### ACTIVITY
For each line of the data below that contains "guidelines", return that line.
*** Opening DATA UNDER STUDY ***
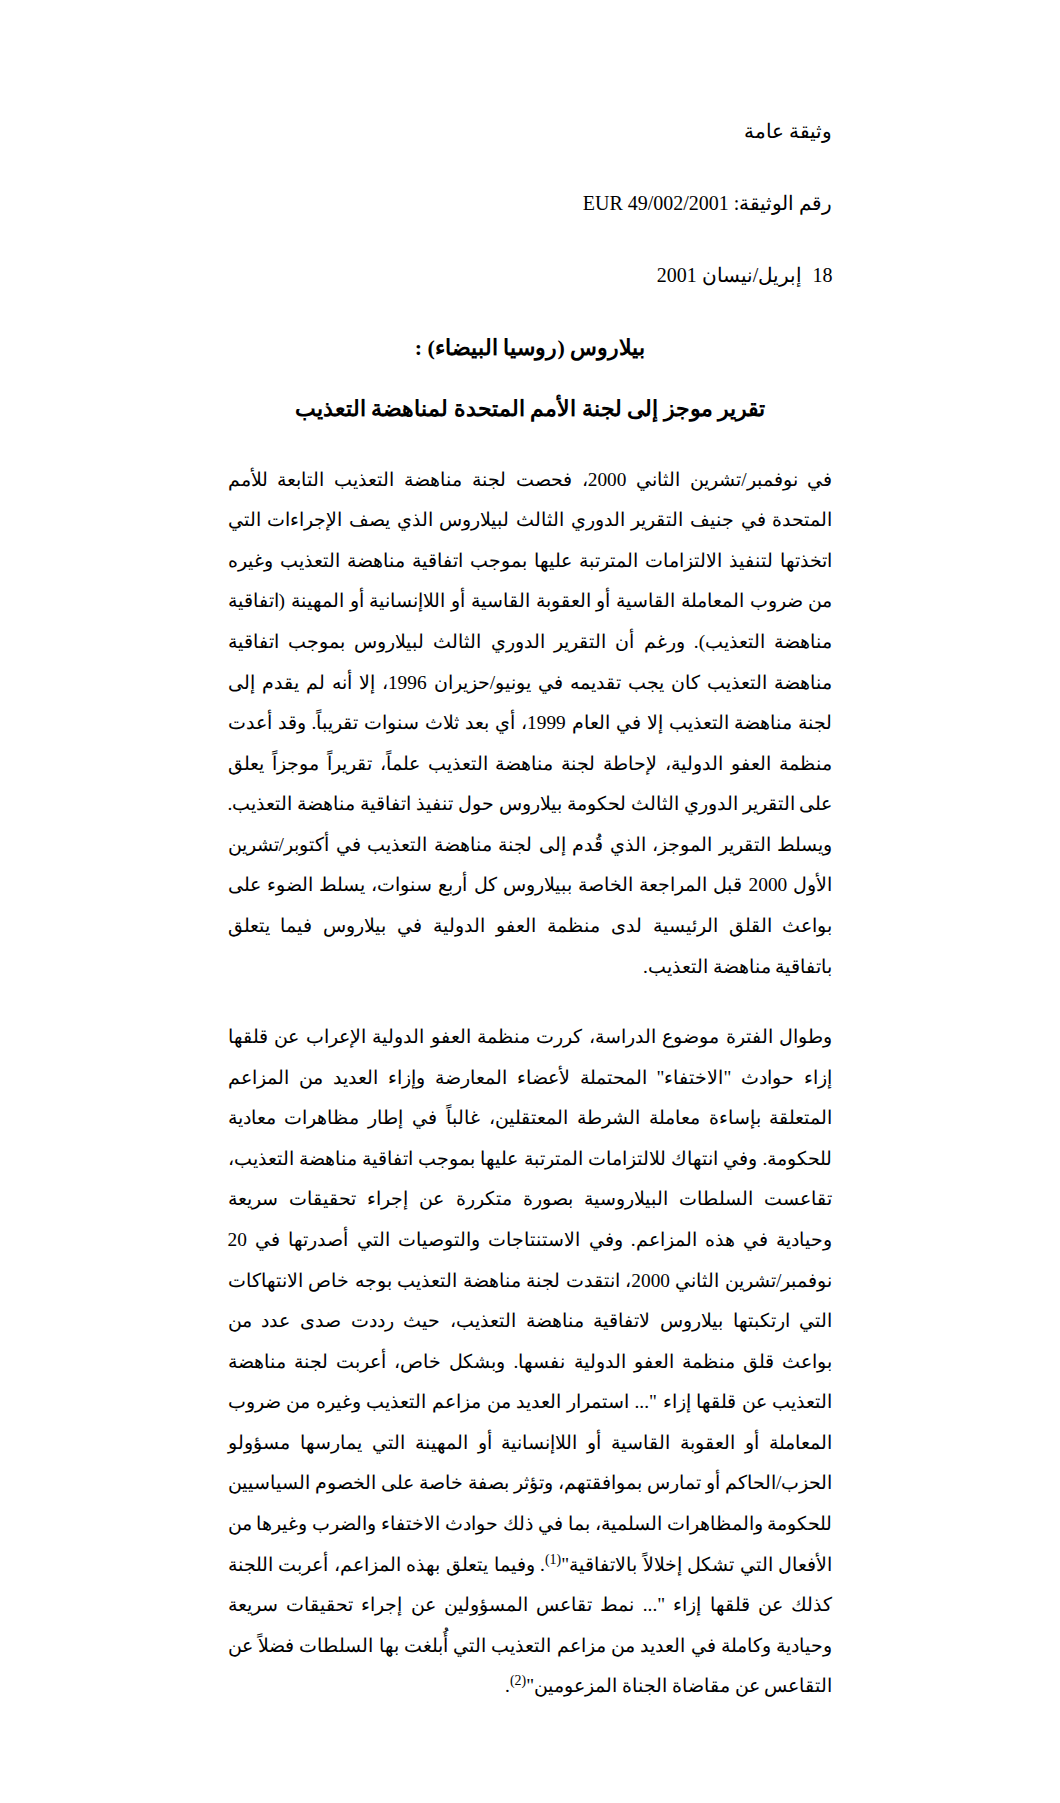وثيقة عامة
رقم الوثيقة: EUR 49/002/2001
18 إبريل/نيسان 2001
بيلاروس (روسيا البيضاء) : تقرير موجز إلى لجنة الأمم المتحدة لمناهضة التعذيب
في نوفمبر/تشرين الثاني 2000، فحصت لجنة مناهضة التعذيب التابعة للأمم المتحدة في جنيف التقرير الدوري الثالث لبيلاروس الذي يصف الإجراءات التي اتخذتها لتنفيذ الالتزامات المترتبة عليها بموجب اتفاقية مناهضة التعذيب وغيره من ضروب المعاملة القاسية أو العقوبة القاسية أو اللاإنسانية أو المهينة (اتفاقية مناهضة التعذيب). ورغم أن التقرير الدوري الثالث لبيلاروس بموجب اتفاقية مناهضة التعذيب كان يجب تقديمه في يونيو/حزيران 1996، إلا أنه لم يقدم إلى لجنة مناهضة التعذيب إلا في العام 1999، أي بعد ثلاث سنوات تقريباً. وقد أعدت منظمة العفو الدولية، لإحاطة لجنة مناهضة التعذيب علماً، تقريراً موجزاً يعلق على التقرير الدوري الثالث لحكومة بيلاروس حول تنفيذ اتفاقية مناهضة التعذيب. ويسلط التقرير الموجز، الذي قُدم إلى لجنة مناهضة التعذيب في أكتوبر/تشرين الأول 2000 قبل المراجعة الخاصة ببيلاروس كل أربع سنوات، يسلط الضوء على بواعث القلق الرئيسية لدى منظمة العفو الدولية في بيلاروس فيما يتعلق باتفاقية مناهضة التعذيب.
وطوال الفترة موضوع الدراسة، كررت منظمة العفو الدولية الإعراب عن قلقها إزاء حوادث "الاختفاء" المحتملة لأعضاء المعارضة وإزاء العديد من المزاعم المتعلقة بإساءة معاملة الشرطة المعتقلين، غالباً في إطار مظاهرات معادية للحكومة. وفي انتهاك للالتزامات المترتبة عليها بموجب اتفاقية مناهضة التعذيب، تقاعست السلطات البيلاروسية بصورة متكررة عن إجراء تحقيقات سريعة وحيادية في هذه المزاعم. وفي الاستنتاجات والتوصيات التي أصدرتها في 20 نوفمبر/تشرين الثاني 2000، انتقدت لجنة مناهضة التعذيب بوجه خاص الانتهاكات التي ارتكبتها بيلاروس لاتفاقية مناهضة التعذيب، حيث رددت صدى عدد من بواعث قلق منظمة العفو الدولية نفسها. وبشكل خاص، أعربت لجنة مناهضة التعذيب عن قلقها إزاء "... استمرار العديد من مزاعم التعذيب وغيره من ضروب المعاملة أو العقوبة القاسية أو اللاإنسانية أو المهينة التي يمارسها مسؤولو الحزب/الحاكم أو تمارس بموافقتهم، وتؤثر بصفة خاصة على الخصوم السياسيين للحكومة والمظاهرات السلمية، بما في ذلك حوادث الاختفاء والضرب وغيرها من الأفعال التي تشكل إخلالاً بالاتفاقية"(1). وفيما يتعلق بهذه المزاعم، أعربت اللجنة كذلك عن قلقها إزاء "... نمط تقاعس المسؤولين عن إجراء تحقيقات سريعة وحيادية وكاملة في العديد من مزاعم التعذيب التي أُبلغت بها السلطات فضلاً عن التقاعس عن مقاضاة الجناة المزعومين"(2).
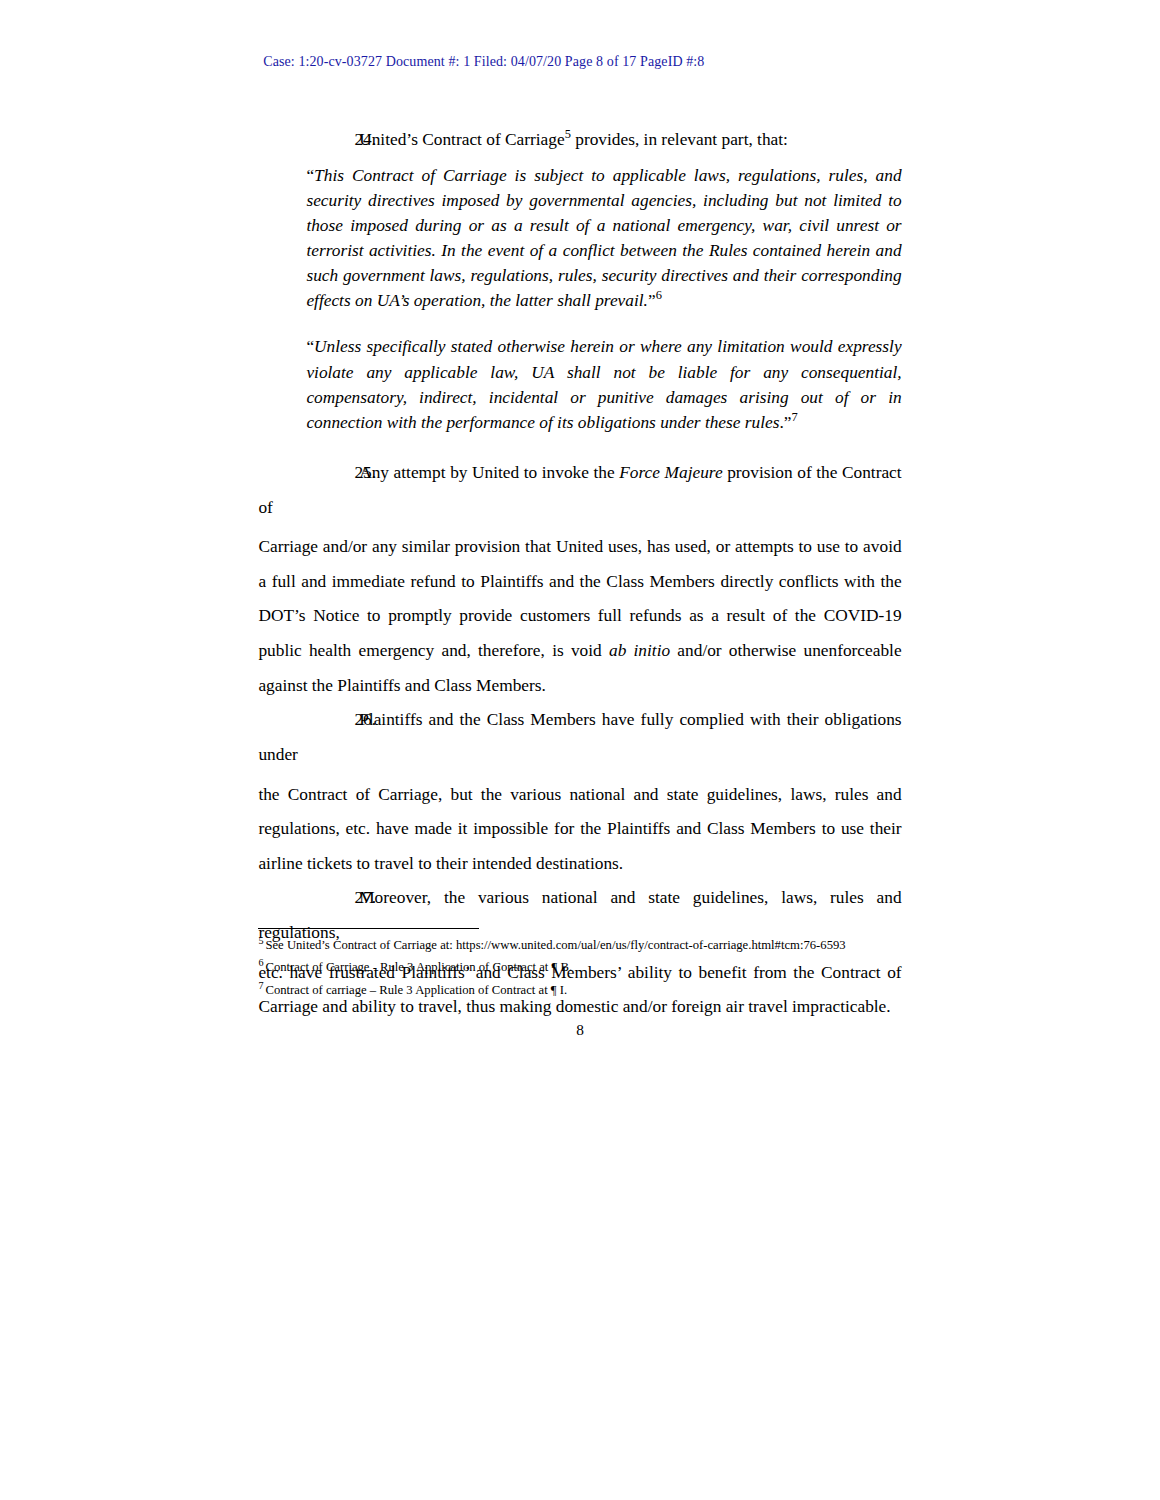Case: 1:20-cv-03727 Document #: 1 Filed: 04/07/20 Page 8 of 17 PageID #:8
24. United’s Contract of Carriage5 provides, in relevant part, that:
“This Contract of Carriage is subject to applicable laws, regulations, rules, and security directives imposed by governmental agencies, including but not limited to those imposed during or as a result of a national emergency, war, civil unrest or terrorist activities. In the event of a conflict between the Rules contained herein and such government laws, regulations, rules, security directives and their corresponding effects on UA’s operation, the latter shall prevail.”6
“Unless specifically stated otherwise herein or where any limitation would expressly violate any applicable law, UA shall not be liable for any consequential, compensatory, indirect, incidental or punitive damages arising out of or in connection with the performance of its obligations under these rules.”7
25. Any attempt by United to invoke the Force Majeure provision of the Contract of
Carriage and/or any similar provision that United uses, has used, or attempts to use to avoid a full and immediate refund to Plaintiffs and the Class Members directly conflicts with the DOT’s Notice to promptly provide customers full refunds as a result of the COVID-19 public health emergency and, therefore, is void ab initio and/or otherwise unenforceable against the Plaintiffs and Class Members.
26. Plaintiffs and the Class Members have fully complied with their obligations under
the Contract of Carriage, but the various national and state guidelines, laws, rules and regulations, etc. have made it impossible for the Plaintiffs and Class Members to use their airline tickets to travel to their intended destinations.
27. Moreover, the various national and state guidelines, laws, rules and regulations,
etc. have frustrated Plaintiffs’ and Class Members’ ability to benefit from the Contract of Carriage and ability to travel, thus making domestic and/or foreign air travel impracticable.
5 See United’s Contract of Carriage at: https://www.united.com/ual/en/us/fly/contract-of-carriage.html#tcm:76-6593
6 Contract of Carriage - Rule 3 Application of Contract at ¶ B.
7 Contract of carriage – Rule 3 Application of Contract at ¶ I.
8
*** Closing DATA UNDER STUDY ***
### WRITTEN RESPONSE
the Contract of Carriage, but the various national and state guidelines, laws, rules and regulations, etc. have made it impossible for the Plaintiffs and Class Members to use their airline tickets to travel to their intended destinations.
27. Moreover, the various national and state guidelines, laws, rules and regulations,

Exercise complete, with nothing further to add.